(Data visualization images)
BEGIN
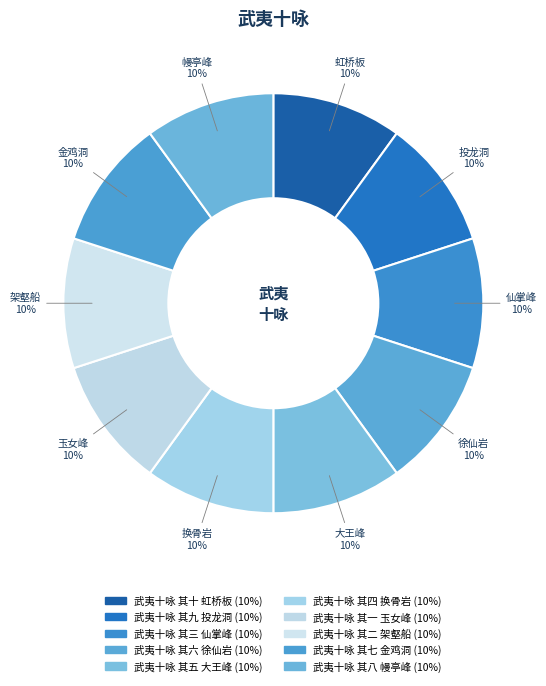

What is the smallest slice in the pie chart?

武夷十咏 其一 玉女峰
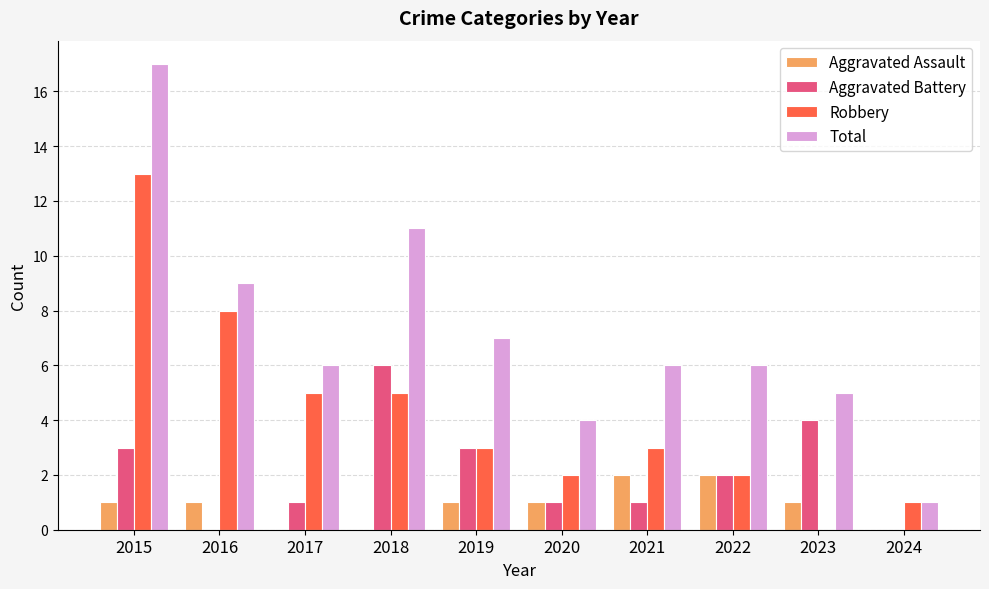

True or false: Aggravated Assault has a value of 1 at 2019.

True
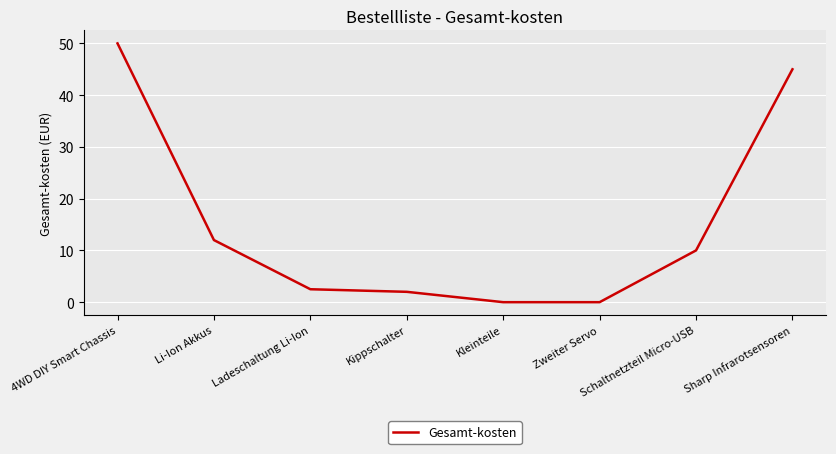

True or false: there are more than 0 points higher than both neighbors.

False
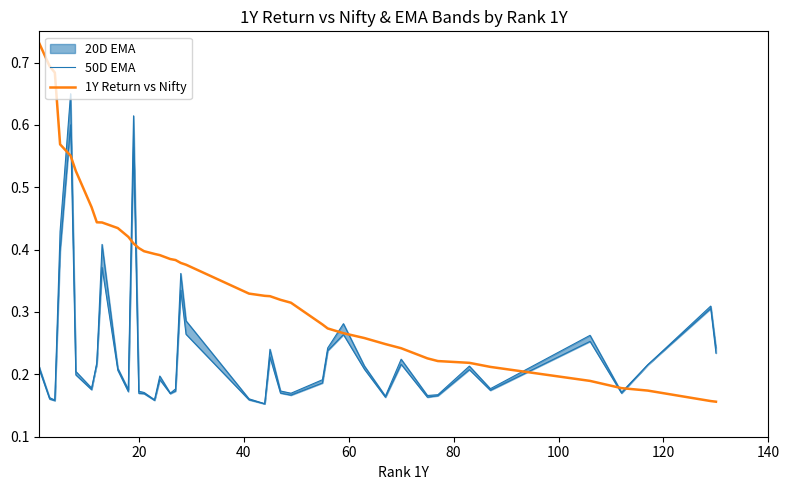

What is the value of the 1Y Return vs Nifty point at the 13th from the left?

0.4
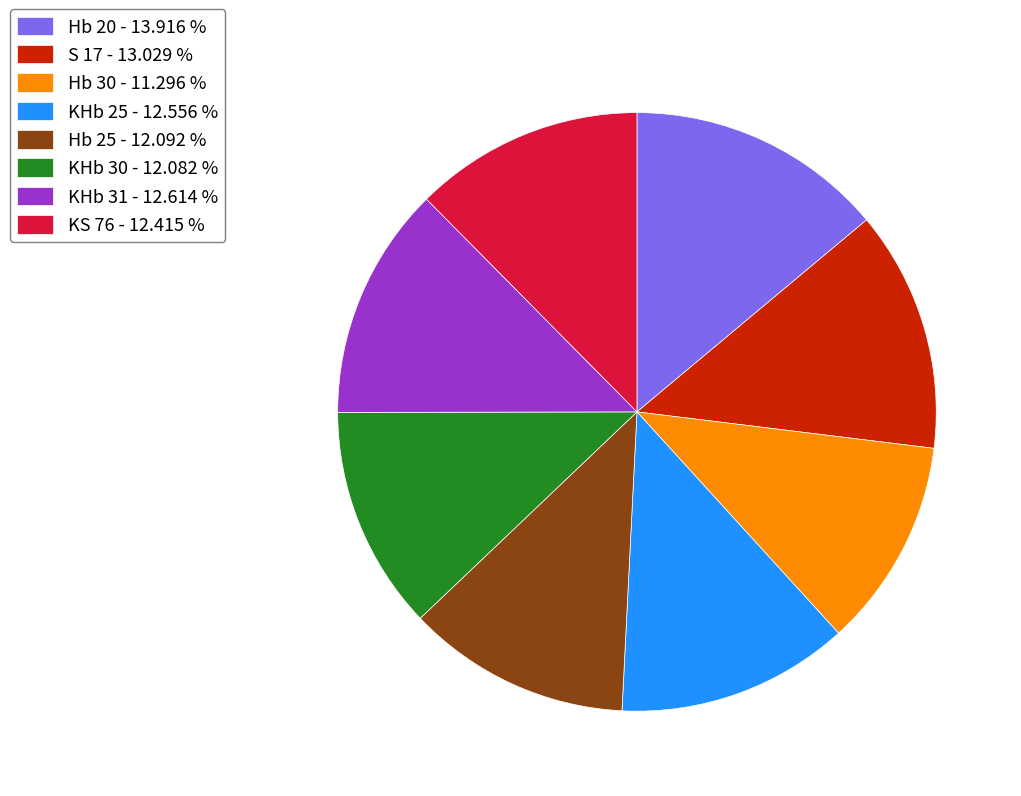

What is the ratio of the value at Hb 20 - 13.916 % to the value at KHb 31 - 12.614 %?

1.1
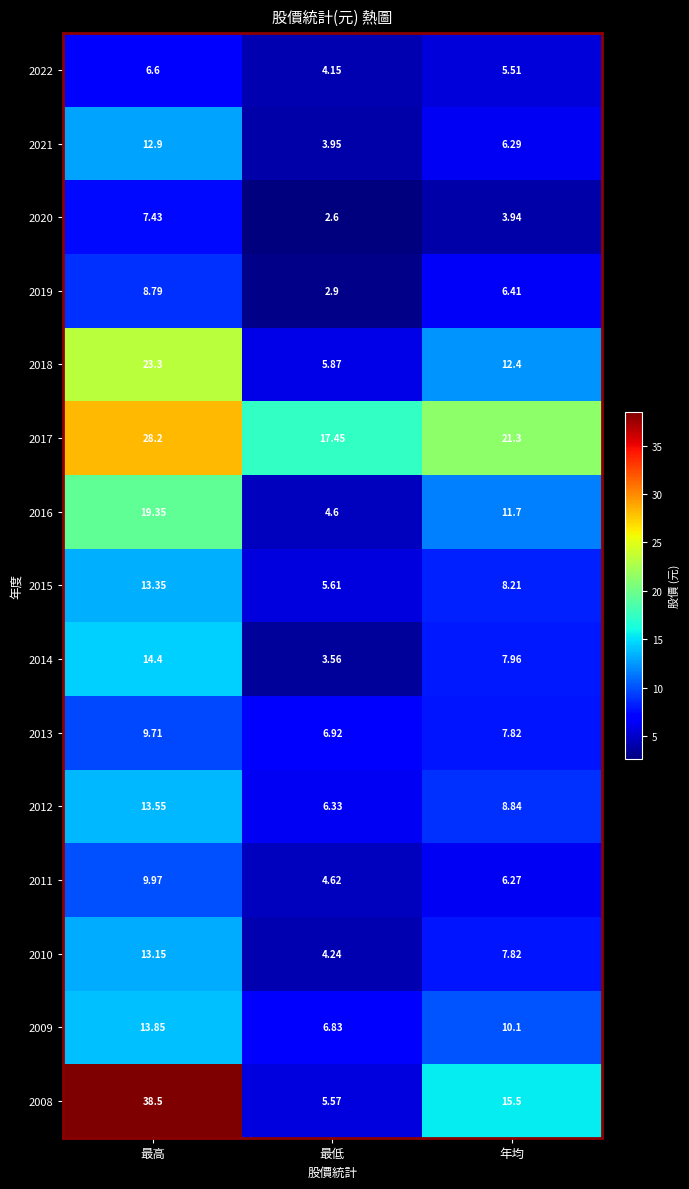

At which label does 2010 reach its peak?

最高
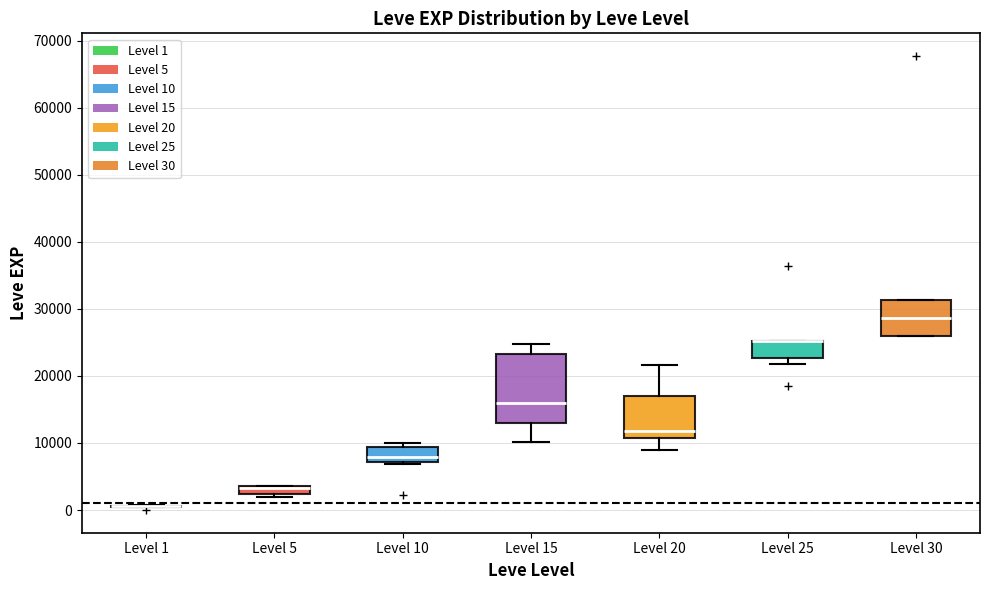

Comparing the boxes themselves (not the whiskers), which one is the tallest?

Level 15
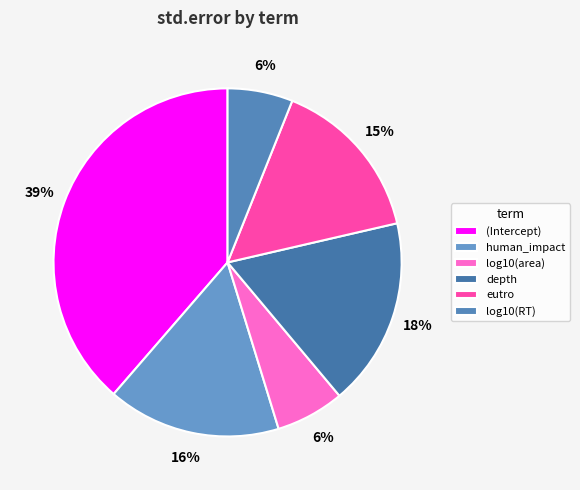

What is the largest slice in the pie chart?

(Intercept)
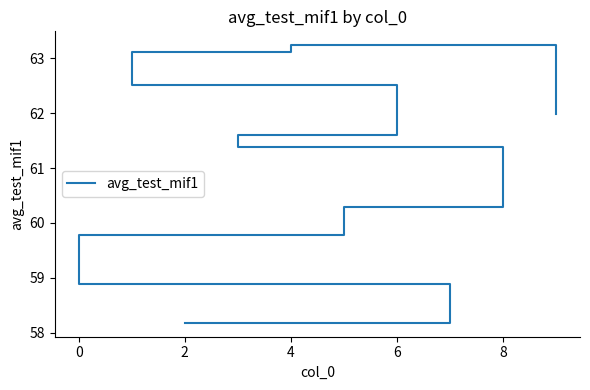

What is the smallest value displayed?

58.2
END
**Problem to work on**. Pull out each line of the items above that contains the string "slice". Count a line only if the string matches in case.

**Exercise answer**.
What is the smallest slice in the pie chart?
What is the largest slice in the pie chart?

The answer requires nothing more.